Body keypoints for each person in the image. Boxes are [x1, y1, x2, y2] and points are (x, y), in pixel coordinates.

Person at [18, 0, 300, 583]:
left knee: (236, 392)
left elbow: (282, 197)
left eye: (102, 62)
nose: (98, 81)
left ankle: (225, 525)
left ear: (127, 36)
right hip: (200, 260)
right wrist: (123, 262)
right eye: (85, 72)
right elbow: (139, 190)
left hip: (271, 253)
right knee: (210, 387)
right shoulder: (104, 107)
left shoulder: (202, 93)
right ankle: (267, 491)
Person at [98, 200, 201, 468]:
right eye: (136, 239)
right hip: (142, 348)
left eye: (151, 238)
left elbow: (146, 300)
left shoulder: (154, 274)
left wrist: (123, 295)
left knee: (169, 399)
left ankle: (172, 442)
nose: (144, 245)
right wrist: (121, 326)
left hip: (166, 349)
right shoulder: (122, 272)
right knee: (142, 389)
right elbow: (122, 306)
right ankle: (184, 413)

◆ **What is required**
Retype the lines of the material from the one containing "left eye: (151, 238)" through the last line, exactly, and give no other lines.

◆ **Result**
left eye: (151, 238)
left elbow: (146, 300)
left shoulder: (154, 274)
left wrist: (123, 295)
left knee: (169, 399)
left ankle: (172, 442)
nose: (144, 245)
right wrist: (121, 326)
left hip: (166, 349)
right shoulder: (122, 272)
right knee: (142, 389)
right elbow: (122, 306)
right ankle: (184, 413)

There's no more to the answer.